#### LOS DATOS:
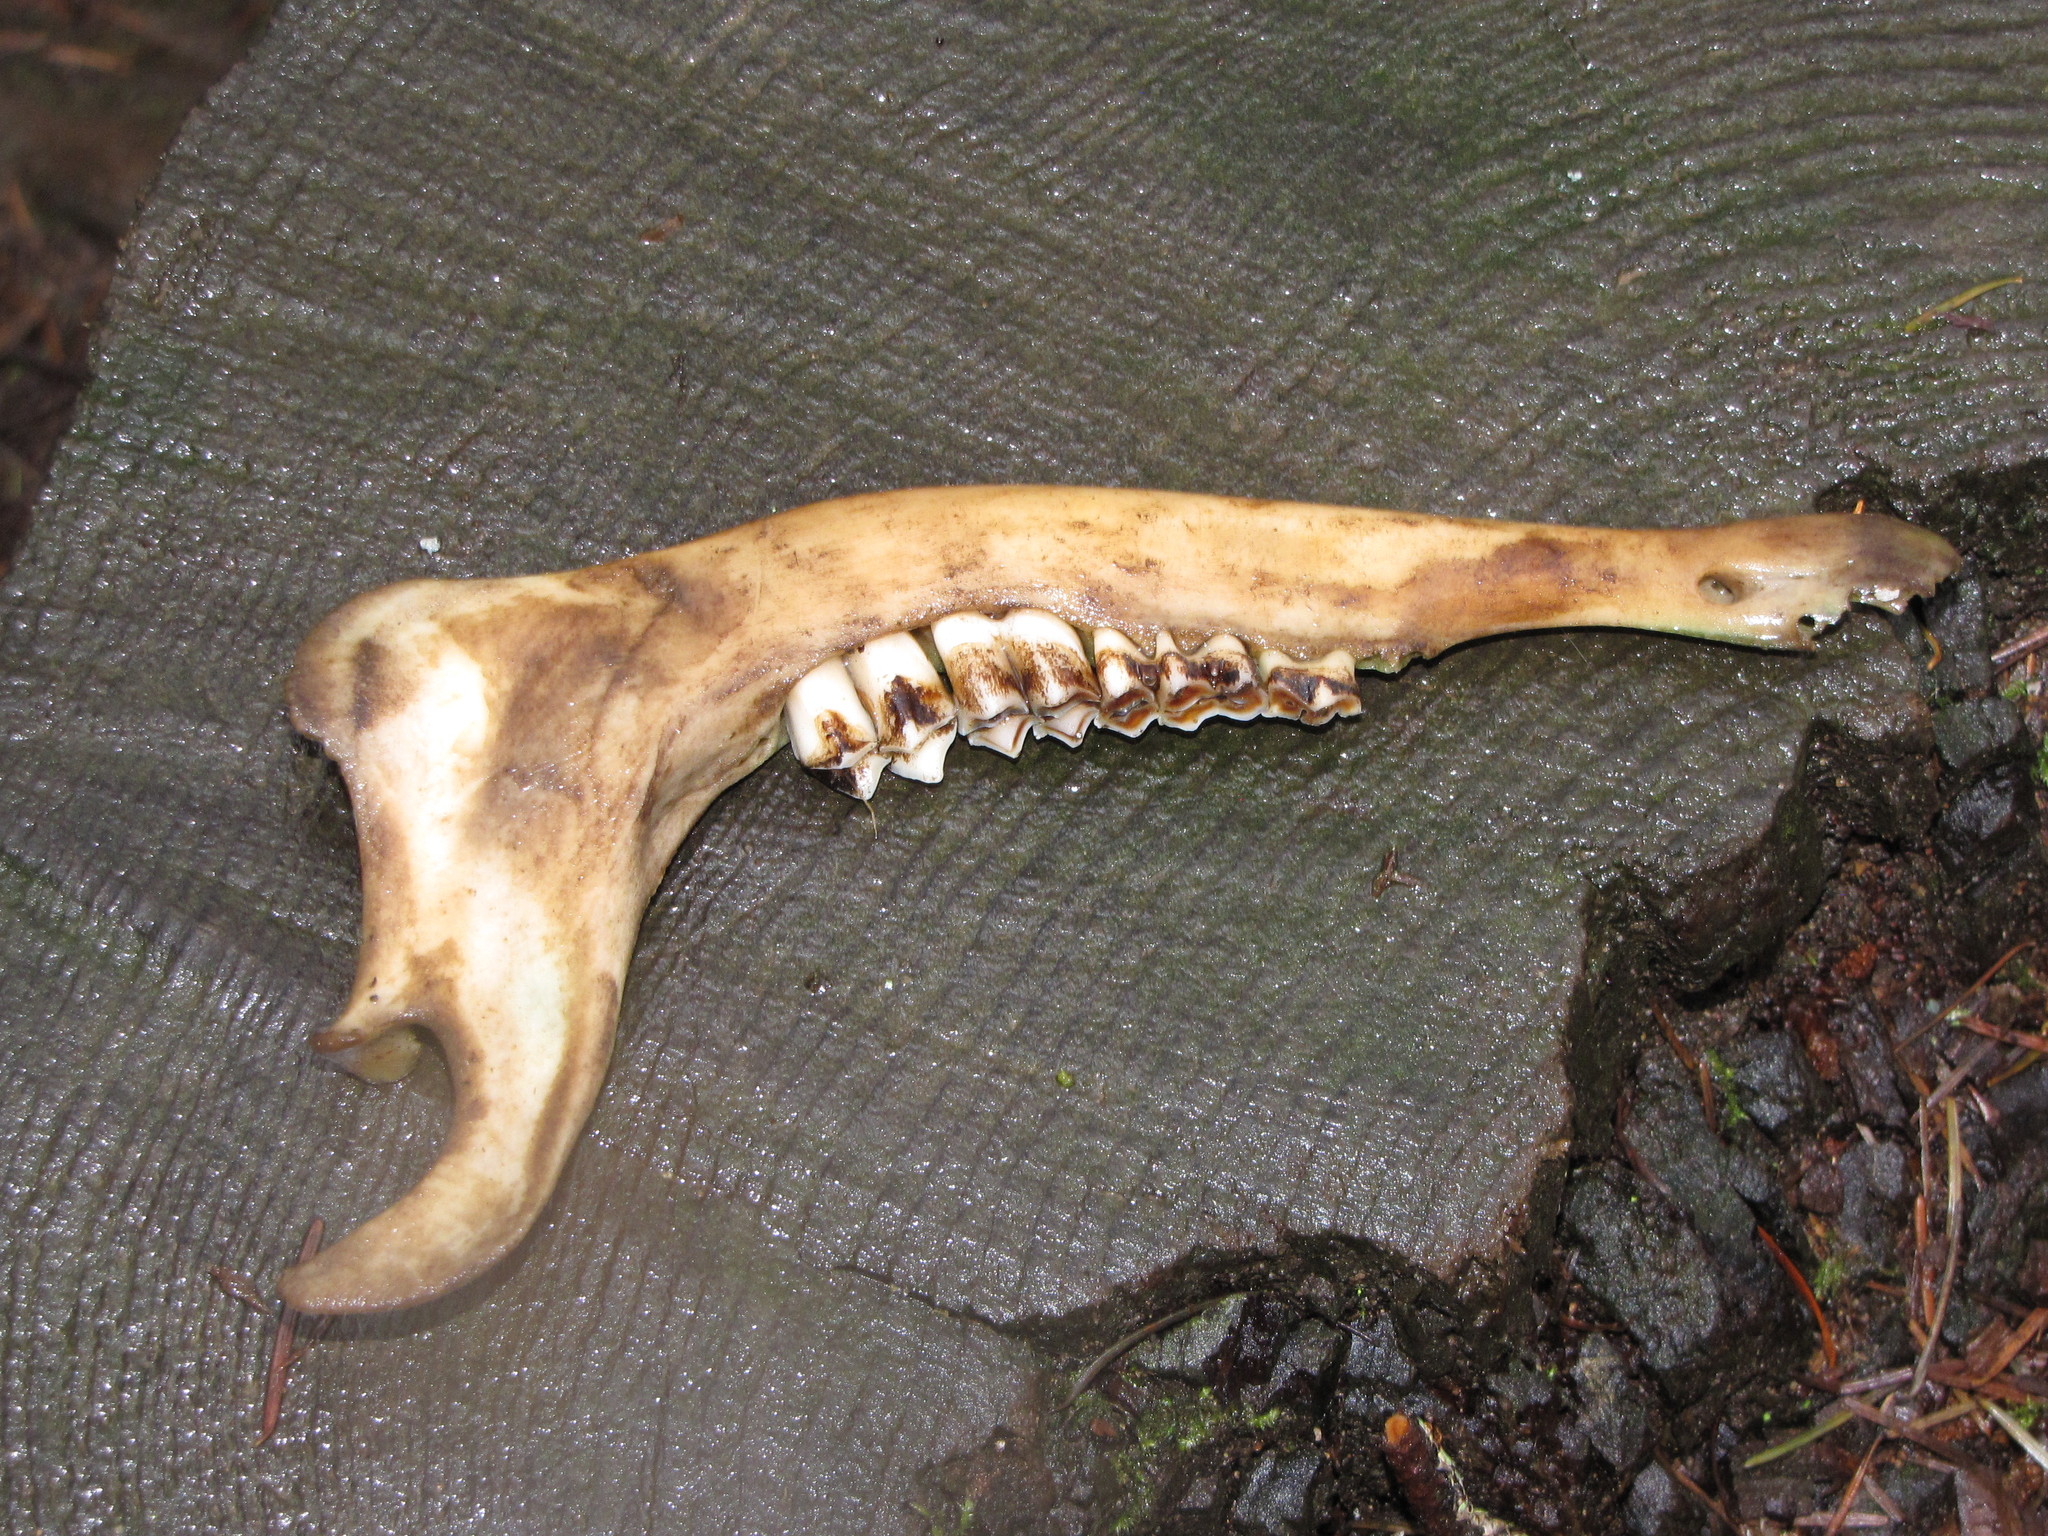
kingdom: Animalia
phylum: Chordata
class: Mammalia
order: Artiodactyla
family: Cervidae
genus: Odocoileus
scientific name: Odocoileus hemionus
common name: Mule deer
...
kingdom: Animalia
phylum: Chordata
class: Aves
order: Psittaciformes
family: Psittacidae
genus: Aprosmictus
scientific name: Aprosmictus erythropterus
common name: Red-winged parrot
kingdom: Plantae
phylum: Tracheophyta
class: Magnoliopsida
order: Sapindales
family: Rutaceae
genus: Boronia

#### INSTRUCCIONES A SEGUIR:
Convierta en una lista JSON de cadenas las líneas que van desde la que contiene "genus: Aprosmictus" hasta la que contiene "genus: Boronia", ambas incluidas, con una cadena por línea y sin las líneas en blanco.

#### RESULTADO DEL EJERCICIO:
[
  "genus: Aprosmictus",
  "scientific name: Aprosmictus erythropterus",
  "common name: Red-winged parrot",
  "kingdom: Plantae",
  "phylum: Tracheophyta",
  "class: Magnoliopsida",
  "order: Sapindales",
  "family: Rutaceae",
  "genus: Boronia"
]